As far as I know, you can only install Chrome extensions in Vivaldi by typing in the internal extensions page address, enabling developer mode and then manually downloading and adding each extension.
Then it was a very recent change.
This is not a recent change. The Chrome Store is just a webpage which you can visit, and which treats Vivaldi as if it were Chrome for everything I've tried. You go to it, click on an extension, and it shows the overview for it, including an "Add to Chrome" button. It's been this way since at least November, 5 months ago.

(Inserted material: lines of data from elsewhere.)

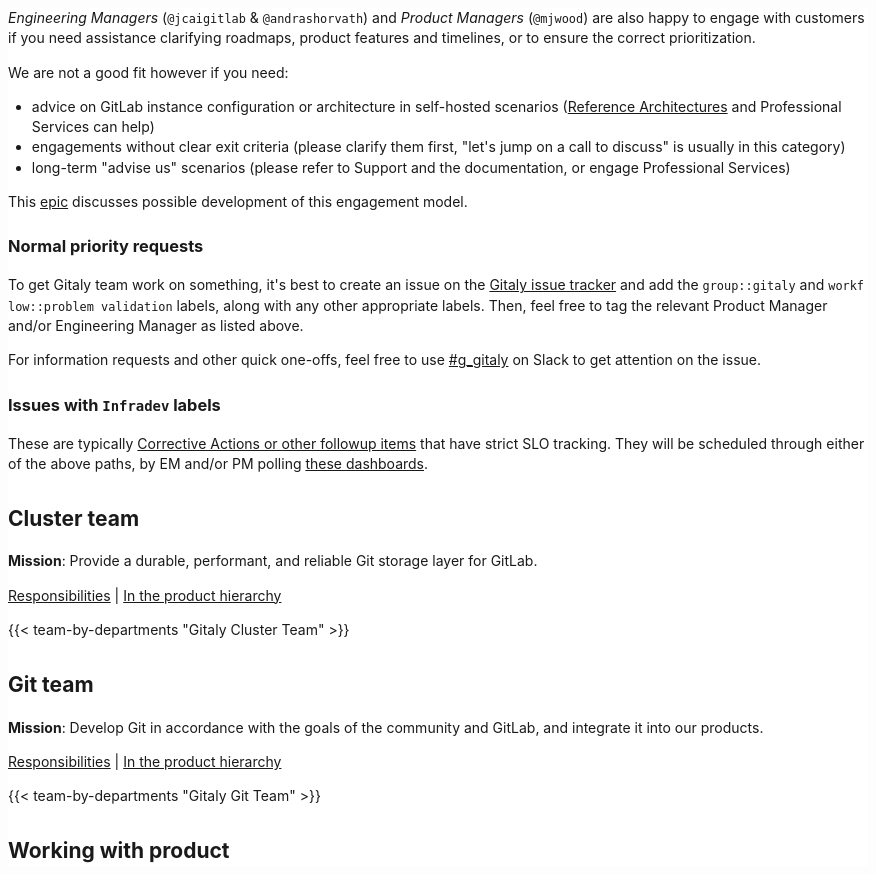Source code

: _Engineering Managers_ (`@jcaigitlab` & `@andrashorvath`) and _Product Managers_ (`@mjwood`) are also happy to engage with customers if you need assistance clarifying roadmaps, product features and timelines, or to ensure the correct prioritization.

We are not a good fit however if you need:

- advice on GitLab instance configuration or architecture in self-hosted scenarios ([Reference Architectures](https://docs.gitlab.com/ee/administration/reference_architectures/) and Professional Services can help)
- engagements without clear exit criteria (please clarify them first, "let's jump on a call to discuss" is usually in this category)
- long-term "advise us" scenarios (please refer to Support and the documentation, or engage Professional Services)

This [epic](https://gitlab.com/groups/gitlab-org/-/epics/11576) discusses possible development of this engagement model.

### Normal priority requests

To get Gitaly team work on something, it's best to create an issue on the [Gitaly issue tracker](https://gitlab.com/gitlab-org/gitaly/issues)
and add the `group::gitaly` and `workflow::problem validation` labels,
along with any other appropriate labels.  Then, feel free to tag the relevant
Product Manager and/or Engineering Manager as listed above.

For information requests and other quick one-offs, feel free to use [#g_gitaly](https://gitlab.slack.com/archives/g_gitaly) on Slack to get attention on the issue.

### Issues with `Infradev` labels

These are typically [Corrective Actions or other followup items](/handbook/engineering/workflow/#infradev) that have strict
SLO tracking. They will be scheduled through either of the above paths, by EM
and/or PM polling [these dashboards](#useful-links).

## Cluster team

**Mission**: Provide a durable, performant, and reliable Git storage layer for GitLab.

[Responsibilities](/job-families/engineering/backend-engineer/#cluster) |
[In the product hierarchy](/handbook/product/categories/#gitalycluster-group)

{{< team-by-departments "Gitaly Cluster Team" >}}

## Git team

**Mission**: Develop Git in accordance with the goals of the community and GitLab, and integrate it into our products.

[Responsibilities](/job-families/engineering/backend-engineer/#git) |
[In the product hierarchy](/handbook/product/categories/#gitalygit-group)

{{< team-by-departments "Gitaly Git Team" >}}

## Working with product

Not only email, but the linux version *DEMANDS* "cups", i.e printer support. My current Gentoo setup already has Pale Moon and Opera 12.16 installed, and any dependancies they require. Installing Vivaldi would download 83,318 KiB of files, of which 43,955 KiB is actually Vivaldi. The rest would be...
net-dns/libidn-1.30
sys-libs/libcap-2.24-r2
dev-libs/dbus-glib-0.102
app-text/qpdf-5.1.1
dev-libs/libtasn1-4.5
dev-libs/nettle-3.2
dev-scheme/guile-1.8.8-r1
sys-devel/autogen-5.18.4
net-libs/gnutls-3.3.17.1
app-text/poppler-0.32.0
gnome-base/gconf-3.2.6-r4
net-print/cups-2.0.3
net-print/cups-filters-1.5.0
qpdf and poppler seem to be for in-browser pdf-rendering. Other browsers allow me to pass pdf files to "helper applications", like mupdf. Screw this noise.